Liam Neeson has a particular set of skills; skills which he’s acquired over a very long career; skills which involve him turning unlikely film projects into resounding box office behemoths. 2011’s The Grey, like Taken, is one such example. Based on short story Ghost Walker by Ian Mackenzie Jeffers, it charts the survival of stranded Alaskan oil workers hunted by blood thirsty wolves following a plane crash, with Neeson on fine form as the sharpshooter who leads the fractious group thorough icicled and barren terrain. It shouldn’t work, but it does – terrifically, stretching out what really should be a short B-movie into a thought provoking battle between man and nature fraught with danger at every turn.

_______________________________________________________

A Christmas Carol by Charles Dickens (1843)
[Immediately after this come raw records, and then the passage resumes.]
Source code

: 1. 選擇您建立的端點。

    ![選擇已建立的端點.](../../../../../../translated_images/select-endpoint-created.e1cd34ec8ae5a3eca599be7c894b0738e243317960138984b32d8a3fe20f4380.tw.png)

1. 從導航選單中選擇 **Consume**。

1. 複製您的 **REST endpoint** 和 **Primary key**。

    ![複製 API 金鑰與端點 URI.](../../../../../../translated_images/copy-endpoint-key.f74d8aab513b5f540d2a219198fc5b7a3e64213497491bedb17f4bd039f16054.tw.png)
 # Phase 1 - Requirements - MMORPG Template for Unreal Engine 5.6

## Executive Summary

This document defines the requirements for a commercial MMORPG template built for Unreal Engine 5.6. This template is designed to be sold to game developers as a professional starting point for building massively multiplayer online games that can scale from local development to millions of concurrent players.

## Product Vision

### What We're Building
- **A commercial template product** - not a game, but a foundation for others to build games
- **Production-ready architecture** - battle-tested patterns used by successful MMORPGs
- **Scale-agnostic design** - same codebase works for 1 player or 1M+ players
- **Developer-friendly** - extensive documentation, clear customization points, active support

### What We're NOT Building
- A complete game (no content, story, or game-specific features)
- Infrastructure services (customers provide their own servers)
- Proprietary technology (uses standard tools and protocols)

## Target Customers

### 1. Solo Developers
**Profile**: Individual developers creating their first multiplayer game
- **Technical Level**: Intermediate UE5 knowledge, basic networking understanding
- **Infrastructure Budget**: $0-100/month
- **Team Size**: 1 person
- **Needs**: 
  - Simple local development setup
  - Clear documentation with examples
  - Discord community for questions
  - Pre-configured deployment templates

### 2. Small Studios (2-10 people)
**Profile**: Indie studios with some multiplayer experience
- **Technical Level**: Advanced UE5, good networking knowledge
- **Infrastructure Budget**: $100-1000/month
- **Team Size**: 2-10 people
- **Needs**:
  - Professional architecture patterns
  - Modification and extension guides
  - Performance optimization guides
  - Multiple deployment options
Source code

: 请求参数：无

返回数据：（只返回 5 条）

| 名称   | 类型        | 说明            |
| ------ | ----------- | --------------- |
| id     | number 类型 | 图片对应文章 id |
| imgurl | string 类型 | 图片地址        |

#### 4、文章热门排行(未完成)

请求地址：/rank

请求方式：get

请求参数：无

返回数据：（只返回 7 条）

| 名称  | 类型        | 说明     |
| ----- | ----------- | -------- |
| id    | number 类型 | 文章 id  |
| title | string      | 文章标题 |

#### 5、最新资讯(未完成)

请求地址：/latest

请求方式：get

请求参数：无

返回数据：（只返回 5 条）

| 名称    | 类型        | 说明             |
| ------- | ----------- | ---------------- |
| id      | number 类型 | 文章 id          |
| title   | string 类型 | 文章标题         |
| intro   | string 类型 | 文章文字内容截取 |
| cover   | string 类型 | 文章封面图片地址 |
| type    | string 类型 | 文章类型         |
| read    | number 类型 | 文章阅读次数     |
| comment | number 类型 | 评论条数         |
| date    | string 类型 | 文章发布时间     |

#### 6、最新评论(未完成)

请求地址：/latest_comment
You’d have to have a heart made of a mint humbug not to appreciate The Muppets Christmas Carol, a fabulously colourful take on Charles Dickens’ festive masterpiece. Given extra significance for being the first Muppets film released after the death of Jim Henson, its all-star casting of Michael Caine as Scrooge worked out a masterstroke, fleshing out the five chapters of the short story into something fuller as the legendary actor booted a bevy of anthropomorphic creatures onto the snowy streets of 19th Century London to hammer home his rancour in style.

_______________________________________________________

The Double by Fyodor Dostoyevsky (1846)

A luckless, docile government clerk whose life is turned upside down when an aggressive doppelganger mysteriously enters his daily slog? Widely regarded as one of the best stories of the short variety, it was as high concept as it got back in 1846. Even Vladimir Nabokov, who openly considered Dostoyevsky's writing average at best, couldn’t hide his relish for The Double, citing the subconscious-invading tale as the pinnacle of his rival's legacy, and we imagine he might have also enjoyed Richard Ayoade’s recent big screen adaptation, too. Chronicled in as darkly warped fashion as the book, Jessie Eisenberg stars as the lonely (and possibly schizophrenic) lead who stumbles around an uncaring, unflattering world where suicide and social exclusion abound.

_______________________________________________________

A Tell Tale Heart by Edgar Allan Poe (1843)

Say what you like about 1915’s Birth Of A Nation (hopefully that it’s racist – because it is), it’s still regarded a game-changer, a piece of landmark cinema, cementing D.W. Griffith’s legacy as an all-time great director since. For a lesser appreciated work by Griffith, seek out his earlier effort The Avenging Conscience, a creepily fantastic combination of Edgar Allan Poe’s short A Tell Tale Heart and poem Annabel Lee. When a young romantic falls for a woman but is prevented from courting her by his uncle, he kills the old man and proceeds to build a wall to hide the body. Soon enough, as with Poe’s A Tell Tale Heart, he’s plagued by enough guilt to send him spiralling into madness as the police close in on his act. A bold project carried off with aplomb.

_______________________________________________________

Octopussy and The Living Daylights by Ian Fleming (1966)

Arguably more spoof sounding than any Austin Powers character, Octopussy (And The Living Daylights) was the 14th and final instalment in Ian Fleming’s James Bond canon, and oddly it wasn’t really a Bond story at all. On the contrary – the Octopussy instalment trailed chief villain Major Dexter Smythe, settling for a smaller appearance from 007 as the spy saved the day in bittersweet style, allowing his foe to commit suicide rather than face the music. Admittedly, not much of the story’s plot was used for the film, but it was the final act, this dark turn in Bond’s already maverick DNA, that, above all the source material, that has been echoed in a glut of EON produced flicks since.